===== VORLIEGENDER TEXT =====

[Rezension] “Um mich herum stehen bekannte Gesichter” – Marc Kemper
“Wissen Sie…ich habe einmal gelesen, dass die Arktis der Ort des Vergessens sei. Ein Ort, an den sich Menschen zurückziehen, wenn sie einen Teil von sich ablegen wollen.”
Um mich herum stehen bekannte Gesichter, Marc Kemper, S. 13 (E-Book)
Manchmal sind es gerade die unbekannteren und kurzen Geschichten, die einen besonders bewegen und überraschen. Marc Kempers Novelle Um mich herum stehen bekannte Gesichter ist so ein Buch.
Es entführt seine Leser*innen in auf eine Reise in die Arktis, die für die Protagonistin eigentlich ein Ort des Vergessens sein sollte. Denn seit einem tragischen Unfall, bei dem ein Kind starb, wird Camilla von Schuldgefühlen zerfressen, die ihr Leben unerträglich machen. Das Angebot, an einem Forschungsprojekt in der Arktis teilzunehmen, sieht sie als letzte Möglichkeit und Chance ihrem Leben doch nochmal eine Wende zu geben.

===== DATENSATZ =====

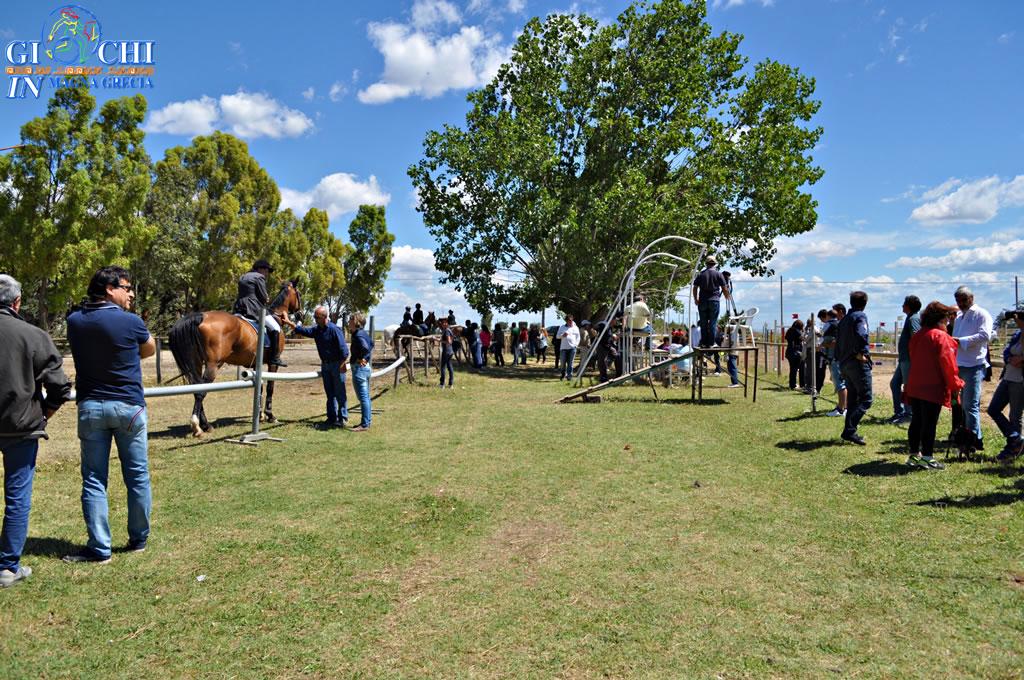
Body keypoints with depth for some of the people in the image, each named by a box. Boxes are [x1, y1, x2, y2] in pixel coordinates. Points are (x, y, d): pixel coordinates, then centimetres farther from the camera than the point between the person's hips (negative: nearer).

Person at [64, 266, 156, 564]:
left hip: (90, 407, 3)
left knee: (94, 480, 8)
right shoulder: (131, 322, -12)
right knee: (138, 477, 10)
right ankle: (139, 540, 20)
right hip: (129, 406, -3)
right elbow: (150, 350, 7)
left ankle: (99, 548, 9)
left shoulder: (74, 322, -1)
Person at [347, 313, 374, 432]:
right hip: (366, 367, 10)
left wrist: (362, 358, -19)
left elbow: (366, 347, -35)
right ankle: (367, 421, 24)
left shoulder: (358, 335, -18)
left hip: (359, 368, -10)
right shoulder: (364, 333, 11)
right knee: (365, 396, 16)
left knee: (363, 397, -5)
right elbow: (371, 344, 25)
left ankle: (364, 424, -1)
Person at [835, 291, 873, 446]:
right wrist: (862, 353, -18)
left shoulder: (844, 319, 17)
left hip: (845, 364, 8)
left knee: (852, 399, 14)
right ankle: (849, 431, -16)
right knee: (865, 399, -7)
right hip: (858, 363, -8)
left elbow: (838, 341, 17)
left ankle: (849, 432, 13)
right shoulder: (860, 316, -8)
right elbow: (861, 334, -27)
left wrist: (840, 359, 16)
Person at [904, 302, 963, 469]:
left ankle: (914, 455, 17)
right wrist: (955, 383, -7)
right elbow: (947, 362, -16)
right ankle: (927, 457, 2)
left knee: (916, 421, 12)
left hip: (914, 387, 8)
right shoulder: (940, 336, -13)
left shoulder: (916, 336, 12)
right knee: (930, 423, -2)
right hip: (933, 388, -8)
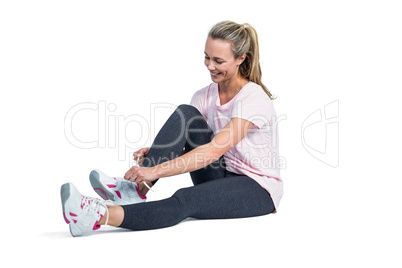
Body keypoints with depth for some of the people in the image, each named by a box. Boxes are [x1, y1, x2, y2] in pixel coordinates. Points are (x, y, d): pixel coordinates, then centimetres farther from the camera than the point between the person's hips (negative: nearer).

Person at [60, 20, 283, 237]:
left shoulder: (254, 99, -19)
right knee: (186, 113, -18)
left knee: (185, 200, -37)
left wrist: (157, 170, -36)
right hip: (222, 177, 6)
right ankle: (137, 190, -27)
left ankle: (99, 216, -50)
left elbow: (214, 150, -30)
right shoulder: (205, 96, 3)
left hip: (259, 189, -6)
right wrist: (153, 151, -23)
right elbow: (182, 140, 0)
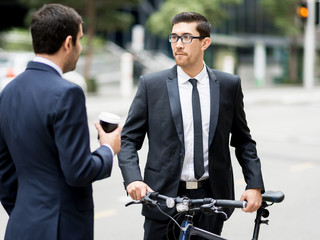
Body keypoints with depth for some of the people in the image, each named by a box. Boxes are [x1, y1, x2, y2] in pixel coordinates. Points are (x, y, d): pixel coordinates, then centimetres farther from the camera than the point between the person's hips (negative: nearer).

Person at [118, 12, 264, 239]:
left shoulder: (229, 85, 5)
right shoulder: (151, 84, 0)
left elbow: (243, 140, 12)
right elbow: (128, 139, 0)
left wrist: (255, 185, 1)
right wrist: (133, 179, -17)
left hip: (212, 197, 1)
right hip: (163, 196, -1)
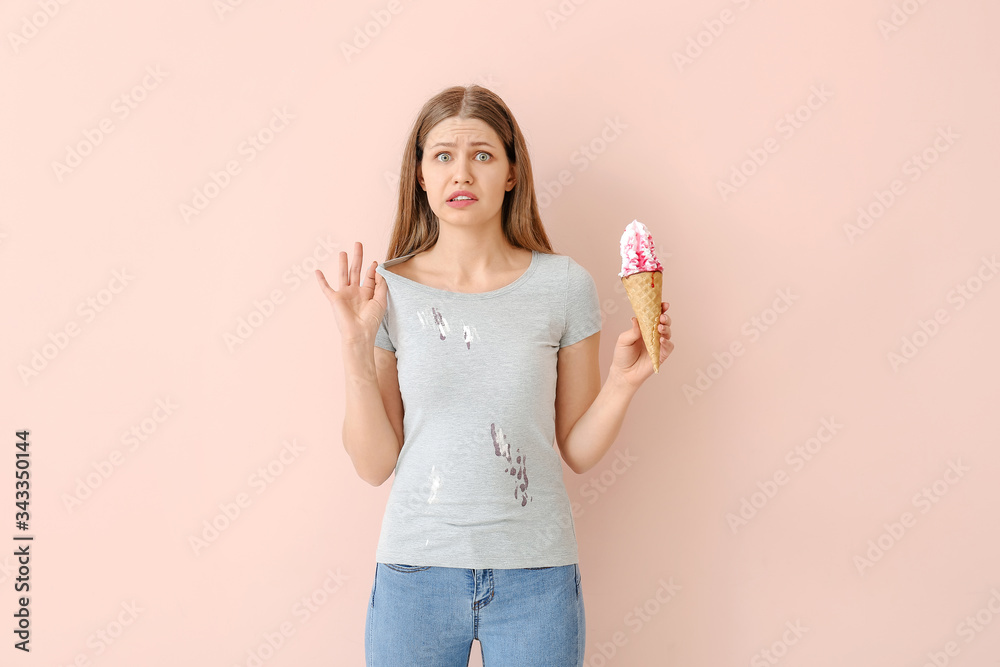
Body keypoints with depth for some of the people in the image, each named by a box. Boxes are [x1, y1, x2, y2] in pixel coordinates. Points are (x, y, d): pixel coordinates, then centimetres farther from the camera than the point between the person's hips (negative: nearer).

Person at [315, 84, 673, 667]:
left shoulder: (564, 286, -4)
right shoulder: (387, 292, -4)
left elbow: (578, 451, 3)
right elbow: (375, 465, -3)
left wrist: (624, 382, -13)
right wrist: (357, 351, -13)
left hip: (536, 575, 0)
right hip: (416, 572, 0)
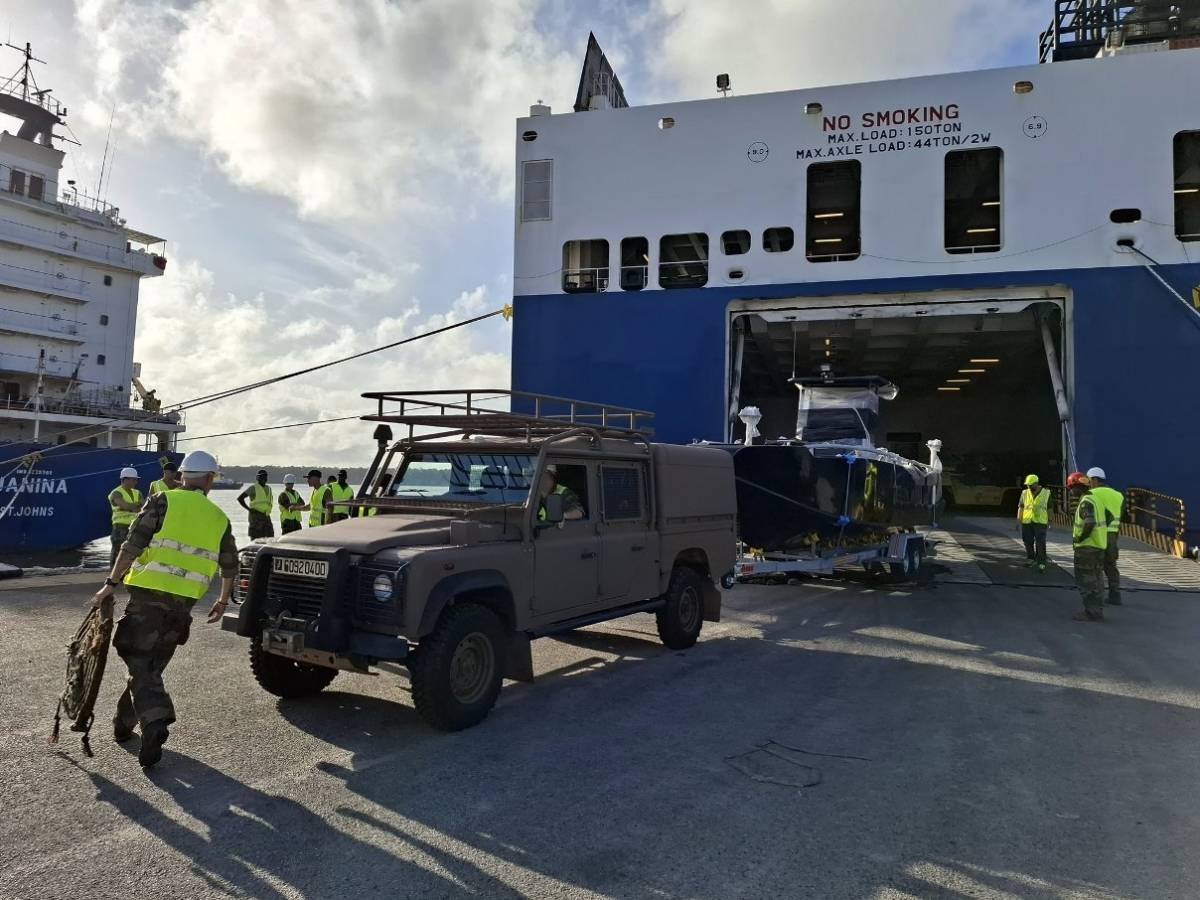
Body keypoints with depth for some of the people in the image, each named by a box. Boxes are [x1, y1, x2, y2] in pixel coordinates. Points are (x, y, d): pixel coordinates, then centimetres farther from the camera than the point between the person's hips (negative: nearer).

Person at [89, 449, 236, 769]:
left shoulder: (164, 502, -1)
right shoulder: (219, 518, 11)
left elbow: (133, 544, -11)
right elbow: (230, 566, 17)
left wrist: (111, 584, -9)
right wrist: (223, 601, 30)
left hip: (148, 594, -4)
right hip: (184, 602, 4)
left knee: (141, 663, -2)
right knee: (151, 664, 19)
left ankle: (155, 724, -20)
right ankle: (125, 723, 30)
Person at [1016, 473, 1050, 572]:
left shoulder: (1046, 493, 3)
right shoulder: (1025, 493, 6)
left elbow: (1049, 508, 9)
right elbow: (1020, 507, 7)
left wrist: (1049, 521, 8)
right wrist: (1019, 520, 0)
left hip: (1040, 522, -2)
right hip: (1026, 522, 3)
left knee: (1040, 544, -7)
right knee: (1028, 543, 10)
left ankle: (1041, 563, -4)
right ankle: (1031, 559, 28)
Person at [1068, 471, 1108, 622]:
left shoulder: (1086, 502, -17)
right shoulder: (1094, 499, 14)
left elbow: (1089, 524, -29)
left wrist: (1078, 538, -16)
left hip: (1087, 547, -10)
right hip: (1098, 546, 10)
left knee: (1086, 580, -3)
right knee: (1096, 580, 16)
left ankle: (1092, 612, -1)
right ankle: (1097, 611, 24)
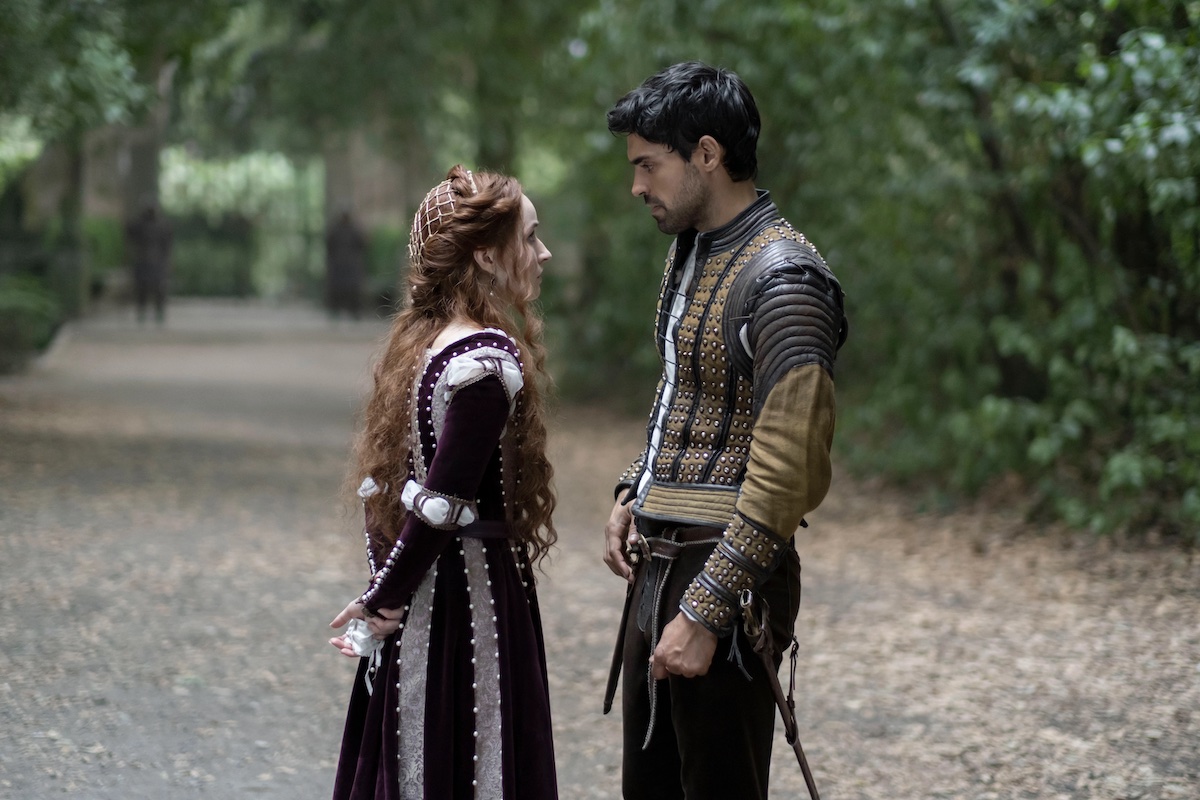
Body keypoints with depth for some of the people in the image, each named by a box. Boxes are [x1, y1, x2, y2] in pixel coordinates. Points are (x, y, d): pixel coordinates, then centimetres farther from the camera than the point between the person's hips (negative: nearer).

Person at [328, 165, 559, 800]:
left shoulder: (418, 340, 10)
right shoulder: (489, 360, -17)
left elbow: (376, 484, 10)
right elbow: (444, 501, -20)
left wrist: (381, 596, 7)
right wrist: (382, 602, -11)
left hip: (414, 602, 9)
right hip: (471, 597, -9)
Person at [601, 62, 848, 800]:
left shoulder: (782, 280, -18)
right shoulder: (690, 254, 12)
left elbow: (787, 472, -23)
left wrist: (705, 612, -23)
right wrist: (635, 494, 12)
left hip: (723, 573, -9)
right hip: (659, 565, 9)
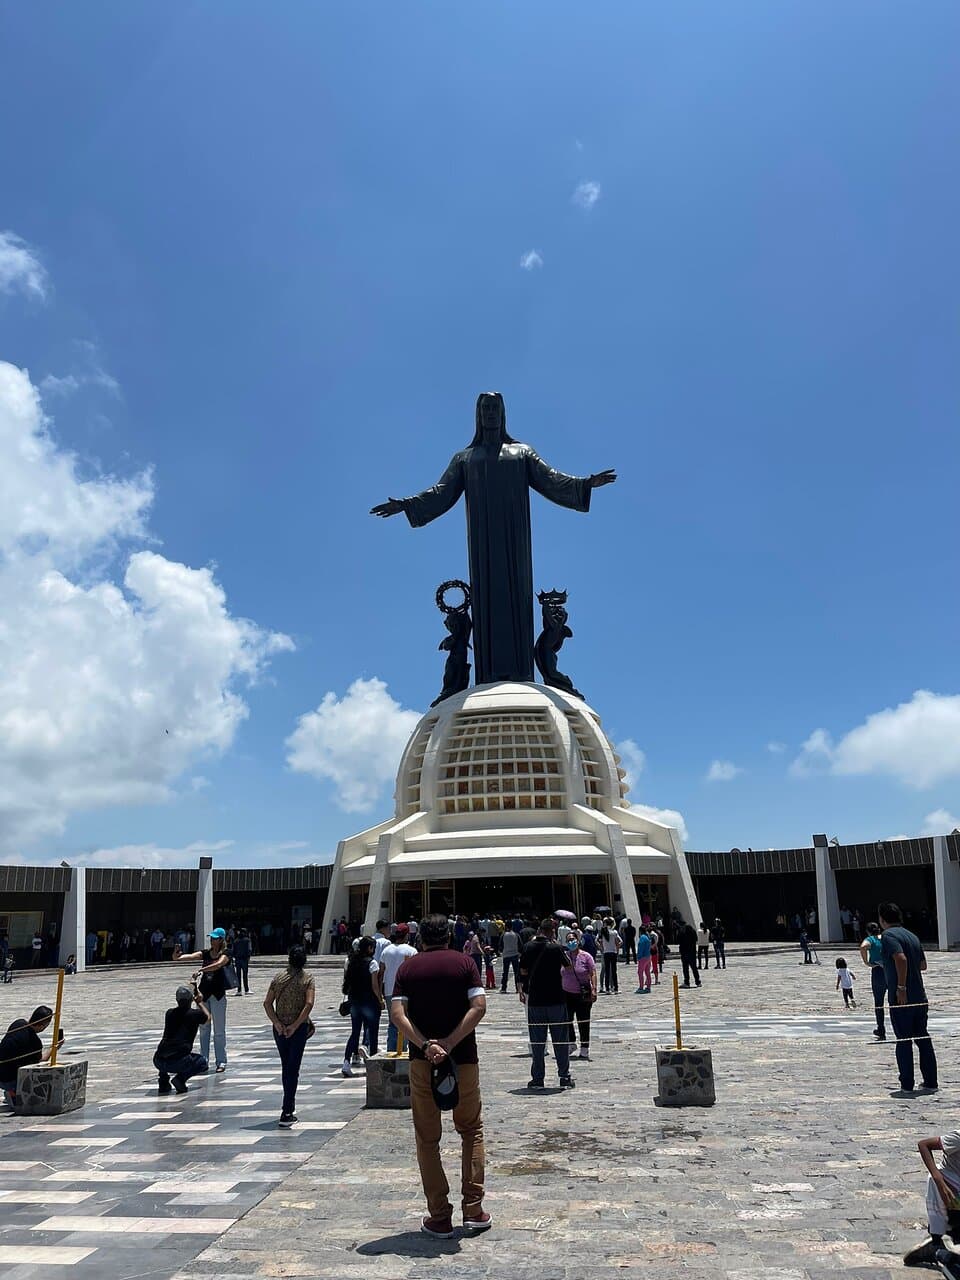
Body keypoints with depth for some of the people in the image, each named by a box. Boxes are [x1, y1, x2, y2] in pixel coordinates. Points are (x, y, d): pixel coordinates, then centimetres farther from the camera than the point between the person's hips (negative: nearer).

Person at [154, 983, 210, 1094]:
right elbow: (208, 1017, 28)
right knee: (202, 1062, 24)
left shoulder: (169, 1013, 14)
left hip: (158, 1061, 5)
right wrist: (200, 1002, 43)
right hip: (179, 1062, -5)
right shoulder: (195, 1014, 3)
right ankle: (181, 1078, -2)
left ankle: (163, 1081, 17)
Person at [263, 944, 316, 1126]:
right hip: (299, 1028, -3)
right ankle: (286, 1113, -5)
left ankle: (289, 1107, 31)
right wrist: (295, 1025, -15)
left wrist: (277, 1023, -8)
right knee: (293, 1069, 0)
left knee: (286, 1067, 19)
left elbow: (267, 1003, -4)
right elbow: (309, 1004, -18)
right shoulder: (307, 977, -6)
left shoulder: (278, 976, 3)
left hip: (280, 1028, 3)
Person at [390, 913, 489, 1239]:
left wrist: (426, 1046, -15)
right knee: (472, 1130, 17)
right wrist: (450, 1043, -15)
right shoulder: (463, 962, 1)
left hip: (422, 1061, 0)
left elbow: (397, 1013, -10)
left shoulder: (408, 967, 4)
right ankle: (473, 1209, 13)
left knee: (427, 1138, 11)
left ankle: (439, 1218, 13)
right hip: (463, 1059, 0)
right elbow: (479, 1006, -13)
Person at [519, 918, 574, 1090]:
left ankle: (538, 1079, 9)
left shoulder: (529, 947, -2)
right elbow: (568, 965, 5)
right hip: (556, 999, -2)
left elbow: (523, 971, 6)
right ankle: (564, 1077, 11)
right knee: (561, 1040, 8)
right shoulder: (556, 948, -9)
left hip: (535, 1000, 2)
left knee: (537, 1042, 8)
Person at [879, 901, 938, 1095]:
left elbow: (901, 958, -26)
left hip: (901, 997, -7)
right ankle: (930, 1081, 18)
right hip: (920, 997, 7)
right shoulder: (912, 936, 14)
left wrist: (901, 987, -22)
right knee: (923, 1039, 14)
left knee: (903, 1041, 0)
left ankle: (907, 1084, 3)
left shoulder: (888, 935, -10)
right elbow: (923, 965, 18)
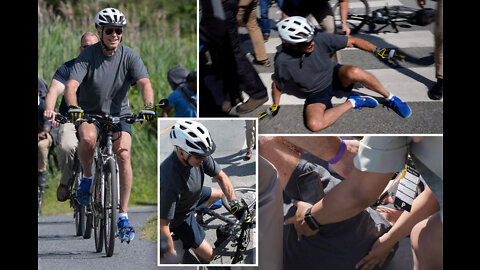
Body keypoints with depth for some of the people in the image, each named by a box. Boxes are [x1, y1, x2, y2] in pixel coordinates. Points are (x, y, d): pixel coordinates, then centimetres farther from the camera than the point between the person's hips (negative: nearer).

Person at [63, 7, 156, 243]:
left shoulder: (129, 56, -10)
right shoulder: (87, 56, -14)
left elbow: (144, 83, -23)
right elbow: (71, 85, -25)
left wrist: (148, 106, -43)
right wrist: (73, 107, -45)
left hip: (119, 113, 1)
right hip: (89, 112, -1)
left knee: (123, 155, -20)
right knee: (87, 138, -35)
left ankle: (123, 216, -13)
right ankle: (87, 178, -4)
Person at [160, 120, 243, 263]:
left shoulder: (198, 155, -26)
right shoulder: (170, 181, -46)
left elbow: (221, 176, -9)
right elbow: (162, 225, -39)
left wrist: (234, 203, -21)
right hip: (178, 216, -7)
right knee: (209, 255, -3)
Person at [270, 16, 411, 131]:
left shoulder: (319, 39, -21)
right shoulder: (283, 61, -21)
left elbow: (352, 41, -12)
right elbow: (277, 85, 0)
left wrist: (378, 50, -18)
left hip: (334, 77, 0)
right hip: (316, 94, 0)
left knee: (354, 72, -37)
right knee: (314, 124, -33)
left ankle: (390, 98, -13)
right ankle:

=====

__AUFGABE 1__:
Ändere in der Rezension den Abschnitt, der mit „Um mich herum stehen bekannte Gesichter, Marc“ beginnt und nach „Wende zu geben.“ endet, indem du „Forschungsprojekt“ durch „Forschungsvorhaben“ ersetzt.
__AUFGABE 2__:
Wovon wird Camilla laut der Rezension seit dem tragischen Unfall zerfressen?
__AUFGABE 3__:
Erkläre mithilfe der Rezension, warum Camilla das Angebot, an einem Forschungsprojekt in der Arktis teilzunehmen, als letzte Möglichkeit sieht.
Stütze dich ausschließlich auf die Rezension.

__DEINE ANTWORT 1__:
Um mich herum stehen bekannte Gesichter, Marc Kemper, S. 13 (E-Book)
Manchmal sind es gerade die unbekannteren und kurzen Geschichten, die einen besonders bewegen und überraschen. Marc Kempers Novelle Um mich herum stehen bekannte Gesichter ist so ein Buch.
Es entführt seine Leser*innen in auf eine Reise in die Arktis, die für die Protagonistin eigentlich ein Ort des Vergessens sein sollte. Denn seit einem tragischen Unfall, bei dem ein Kind starb, wird Camilla von Schuldgefühlen zerfressen, die ihr Leben unerträglich machen. Das Angebot, an einem Forschungsvorhaben in der Arktis teilzunehmen, sieht sie als letzte Möglichkeit und Chance ihrem Leben doch nochmal eine Wende zu geben.

__DEINE ANTWORT 2__:
Von Schuldgefühlen, die ihr Leben unerträglich machen.

__DEINE ANTWORT 3__:
Seit einem tragischen Unfall, bei dem ein Kind starb, wird Camilla von Schuldgefühlen zerfressen, die ihr Leben unerträglich machen. Das Projekt in der Arktis sieht sie deshalb als letzte Chance, ihrem Leben noch einmal eine Wende zu geben.